The resume of the simple bucktail is an impressive one. It is proven to work in all areas of the water column. The lures works effectively with others like teasers and jig strips or independently. And they are proficient in catching multiple inshore species. Save for those first few weeks of spring, when most of my casts will be made with a soft plastic paddletail, just about every cast I throw will be with a bucktail.
The sweet spot over past seasons for my favorite in the spring is a white half-ounce jig. On a light spinning rod and 20-pound braid, its erratic dance with a few twitches of the rod tip is magical. Once those bunker move in, I’m snagging more of them and catching fewer of the bass I’m targeting. The bass didn’t leave or head out to the ocean, they’re underneath the bunker, and a bucktail is the best way to get down to them.
Rarely would I be using more than 1-1/2 ounces in productive back bay spots during the spring. A 1-1/2 bucktail down to 3/4 with a curly or split tail jig strip has been effective for me. The profile mimics peanuts, worms, spearing, and other smaller baits that bass won’t ignore. And it often catches the eye and lateral line of another species waking up for a spring swim.
Just as I’ve been fooled many a time by a snagged bunker, I was sure it was too early of a showing for blues when feeling headshakes on a hookup in late April. It was in fact, the gorgeous purple and gold colors of a weakfish. It’s not surprising to me; I caught the first few weakfish with live peanut bunker by the Verrazano Bridge before calling the East End of Long Island home a few years back. As I mentioned earlier, a bucktail is a perfect profile match for peanut bunker. While not as thick as they are in the fall, peanuts are present in the early season. Using a curly tail jig strip mimicking worms that worked just off the bottom will also earn bites from the weakies. The only difference between bass and weakfish I’ve found is that you can get a striper on a fast retrieve of a bucktail close to the top. Still, I’ve only caught weakfish in the lower portion of the water column using a slower retrieve. I found that tipping my bucktail with a soft plastic like a Bass Assassin or curly tail can also help entice them.

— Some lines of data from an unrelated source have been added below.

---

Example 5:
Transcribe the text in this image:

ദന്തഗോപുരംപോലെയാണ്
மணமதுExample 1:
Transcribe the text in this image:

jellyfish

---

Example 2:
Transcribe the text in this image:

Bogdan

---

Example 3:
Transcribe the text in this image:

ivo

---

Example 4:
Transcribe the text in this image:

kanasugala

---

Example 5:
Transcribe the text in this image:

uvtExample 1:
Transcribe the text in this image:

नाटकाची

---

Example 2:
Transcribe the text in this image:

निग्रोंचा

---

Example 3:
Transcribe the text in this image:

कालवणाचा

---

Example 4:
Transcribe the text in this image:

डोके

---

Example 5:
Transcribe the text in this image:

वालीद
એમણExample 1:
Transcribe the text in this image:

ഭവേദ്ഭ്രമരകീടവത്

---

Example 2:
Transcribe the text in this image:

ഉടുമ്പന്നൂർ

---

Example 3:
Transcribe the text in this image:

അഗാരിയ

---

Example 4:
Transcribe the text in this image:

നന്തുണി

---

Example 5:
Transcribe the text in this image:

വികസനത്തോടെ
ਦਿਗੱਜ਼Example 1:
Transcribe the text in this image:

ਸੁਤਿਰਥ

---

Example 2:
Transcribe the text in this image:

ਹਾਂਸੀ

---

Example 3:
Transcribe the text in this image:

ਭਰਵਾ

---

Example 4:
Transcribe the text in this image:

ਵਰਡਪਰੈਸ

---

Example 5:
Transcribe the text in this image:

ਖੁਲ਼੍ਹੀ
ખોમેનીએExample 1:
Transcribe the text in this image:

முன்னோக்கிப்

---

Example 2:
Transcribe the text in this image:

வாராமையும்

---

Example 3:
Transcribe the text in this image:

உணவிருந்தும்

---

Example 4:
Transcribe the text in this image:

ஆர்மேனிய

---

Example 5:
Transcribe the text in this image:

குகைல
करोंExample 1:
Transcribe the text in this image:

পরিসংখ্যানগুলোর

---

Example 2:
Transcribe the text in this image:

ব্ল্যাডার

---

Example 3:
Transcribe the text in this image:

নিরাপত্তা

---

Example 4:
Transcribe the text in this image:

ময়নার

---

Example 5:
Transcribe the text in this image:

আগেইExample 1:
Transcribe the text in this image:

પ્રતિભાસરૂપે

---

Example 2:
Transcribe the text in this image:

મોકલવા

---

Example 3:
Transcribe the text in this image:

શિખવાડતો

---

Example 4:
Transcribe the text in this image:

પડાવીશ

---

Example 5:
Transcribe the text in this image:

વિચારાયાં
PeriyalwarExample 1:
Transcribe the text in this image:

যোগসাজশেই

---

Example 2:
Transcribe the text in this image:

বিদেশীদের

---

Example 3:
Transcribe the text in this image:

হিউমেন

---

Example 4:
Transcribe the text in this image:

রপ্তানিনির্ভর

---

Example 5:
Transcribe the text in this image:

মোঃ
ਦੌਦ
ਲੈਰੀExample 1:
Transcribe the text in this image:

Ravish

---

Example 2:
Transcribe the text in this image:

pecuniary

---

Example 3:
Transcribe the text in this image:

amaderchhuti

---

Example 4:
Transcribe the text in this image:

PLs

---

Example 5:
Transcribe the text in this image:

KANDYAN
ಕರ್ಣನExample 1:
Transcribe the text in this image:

Creeping into the month of May, I find myself on the bow of my buddy’s 23 Everglades in back bay shallows working flats and banks. Work and my 11-year-old son’s baseball schedule dictate fishing time, not tides, in what always seems like not enough hours of daylight for spring fishing. When we end up fishing the end or very start of a tide with very little drift, I often switch back to a soft plastic on a jighead from a bucktail for more presentation movement from the bottom to subsurface to entice a bass or weakfish. Then the third species strikes with the clean slice of my plastic lure, indicating it’s time to switch back to the trusty and more durable bucktail.

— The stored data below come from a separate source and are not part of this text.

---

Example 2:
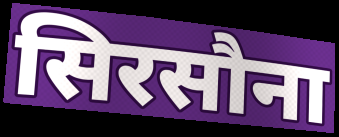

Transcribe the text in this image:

सिरसौना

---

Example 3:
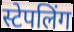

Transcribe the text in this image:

स्टेपलिंग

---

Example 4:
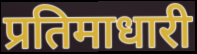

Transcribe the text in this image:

प्रतिमाधारी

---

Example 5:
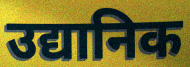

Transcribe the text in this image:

उद्यानिक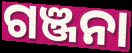
ଗଞ୍ଜନା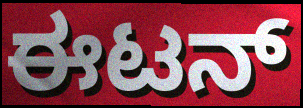
ಈಟನ್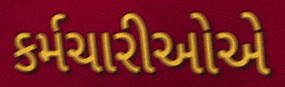
કર્મચારીઓએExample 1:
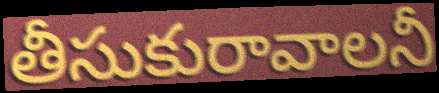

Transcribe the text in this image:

తీసుకురావాలనీ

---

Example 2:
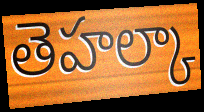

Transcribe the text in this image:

తెహల్కా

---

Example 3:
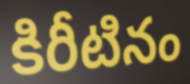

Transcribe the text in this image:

కిరీటినం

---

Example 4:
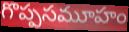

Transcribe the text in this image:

గొప్పసమూహం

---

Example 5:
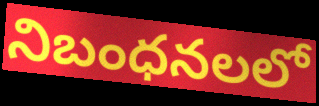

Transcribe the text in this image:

నిబంధనలలోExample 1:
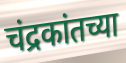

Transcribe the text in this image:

चंद्रकांतच्या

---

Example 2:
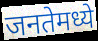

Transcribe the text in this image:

जनतेमध्ये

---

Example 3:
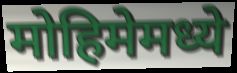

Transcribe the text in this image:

मोहिमेमध्ये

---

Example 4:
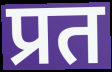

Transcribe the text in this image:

प्रत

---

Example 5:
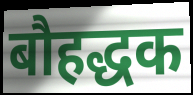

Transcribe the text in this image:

बौहद्धक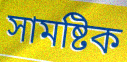
সামষ্টিক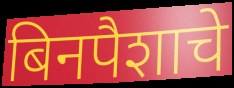
बिनपैशाचे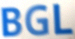
BGLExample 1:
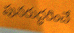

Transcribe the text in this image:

పునరుద్ధరించే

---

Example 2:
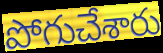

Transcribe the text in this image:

పోగుచేశారు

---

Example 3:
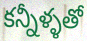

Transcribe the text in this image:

కన్నీళ్ళతో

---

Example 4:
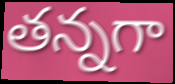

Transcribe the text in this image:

తన్నగా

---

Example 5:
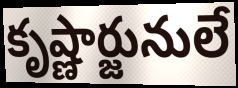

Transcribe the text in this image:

కృష్ణార్జునులే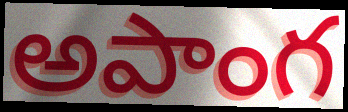
అపాంగ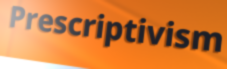
Prescriptivism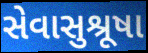
સેવાસુશ્રૂષા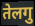
तेलगु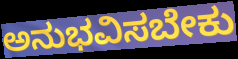
ಅನುಭವಿಸಬೇಕು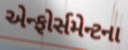
એન્ફોર્સમેન્ટના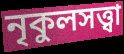
নৃকুলসত্ত্বা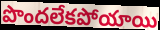
పొందలేకపోయాయిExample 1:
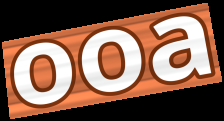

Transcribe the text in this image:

ooa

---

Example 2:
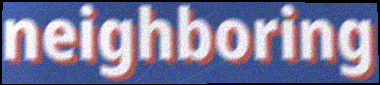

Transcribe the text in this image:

neighboring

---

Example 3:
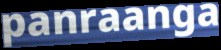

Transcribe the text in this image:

panraanga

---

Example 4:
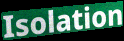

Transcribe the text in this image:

Isolation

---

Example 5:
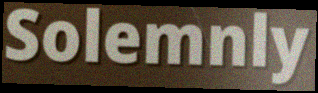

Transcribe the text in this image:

Solemnly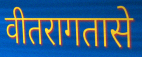
वीतरागतासेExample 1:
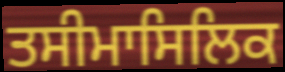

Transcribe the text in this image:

ਤਸੀਮਾਸਿਲਿਕ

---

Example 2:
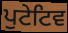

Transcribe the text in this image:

ਪੁਟੇਟਿਵ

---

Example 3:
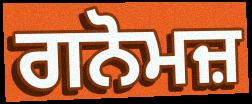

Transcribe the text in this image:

ਗਨੋਮਜ਼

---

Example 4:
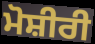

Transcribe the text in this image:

ਮੋਸ਼ੀਰੀ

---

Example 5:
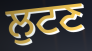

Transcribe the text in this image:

ਲੁਟਣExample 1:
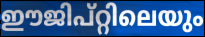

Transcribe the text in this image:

ഈജിപ്റ്റിലെയും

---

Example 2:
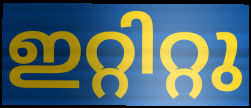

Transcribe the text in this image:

ഇറ്റിറ്റു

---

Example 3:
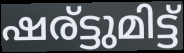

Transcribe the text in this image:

Few inshore thrills rival an 8- to 12-plus-pound gator crushing a surface plug. I love getting my fix when they’re in thick, like the spectacular bite last year. Yet it’s not just what’s going on up top that’s really going on. Arriving blue fish in the bays creates and triggers a competitive feed instinct with bigger, stronger, and hungrier migrating bass on their journey east and stopping in our bays for the abundance of bait. Taking a beat-up pencil popper off the clip and putting on a bucktail feels like leaving fish to find fish sometimes, but I know I can work those deeper rips and get those finicky blues to strike with a bucktail.

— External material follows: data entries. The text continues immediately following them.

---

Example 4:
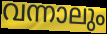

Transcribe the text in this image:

വന്നാലും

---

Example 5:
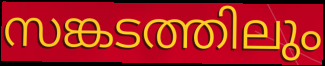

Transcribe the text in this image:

സങ്കടത്തിലും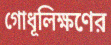
গোধূলিক্ষণেরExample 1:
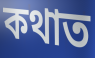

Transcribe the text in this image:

কথাত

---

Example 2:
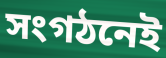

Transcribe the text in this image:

সংগঠনেই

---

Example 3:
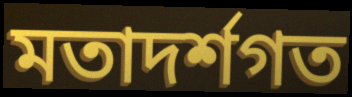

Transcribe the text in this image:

মতাদৰ্শগত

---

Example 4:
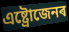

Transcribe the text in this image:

এষ্ট্ৰোজেনৰ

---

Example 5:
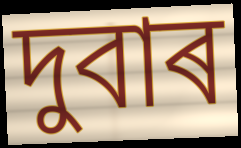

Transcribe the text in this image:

দুবাৰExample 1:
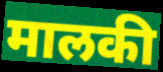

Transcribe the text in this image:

मालकी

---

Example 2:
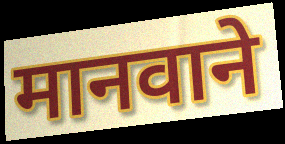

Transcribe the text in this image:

मानवाने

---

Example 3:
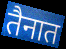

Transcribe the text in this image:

तैनात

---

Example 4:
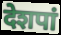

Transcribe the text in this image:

देशपां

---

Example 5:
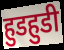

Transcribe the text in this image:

हुडहुडी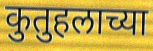
कुतुहलाच्या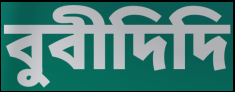
বুবীদিদিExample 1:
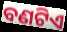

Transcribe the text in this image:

ବଣଟିଏ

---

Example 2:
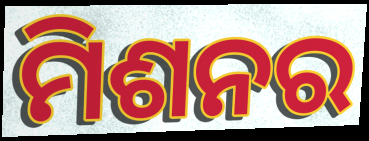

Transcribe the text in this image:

ମିଶନର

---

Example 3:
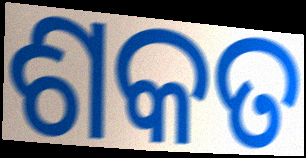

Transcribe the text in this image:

ଶକତ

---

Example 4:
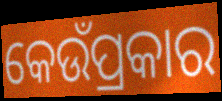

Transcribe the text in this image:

କେଉଁପ୍ରକାର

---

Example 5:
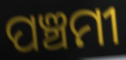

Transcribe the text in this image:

ପଞ୍ଚମୀ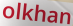
olkhan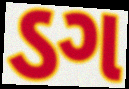
ડગ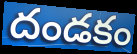
దండకం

As the days get longer, the incoming ocean water isn’t as cold, and the outgoing bay water is chock full of bait and warmer with each tide. The fish that have staged in the bay begin to expand their feeding area, and more fish make their way into the neighborhood through the inlets and stage in those waterways. It will almost always be a bucktail for me in this scenario. By boat, even going into or coming out of slack tide will make it tricky working a pencil popper with drift speed. Using a bucktail offers a big advantage by working the bottom more effectively than other choices. I don’t mind just dealing with one fixed hook when landing a fish either!
Sometimes the simplest is the best. The versatility and simplicity of throwing bucktails in the spring could very well make the hard choice of deciding which lure to choose for which species a much easier decision.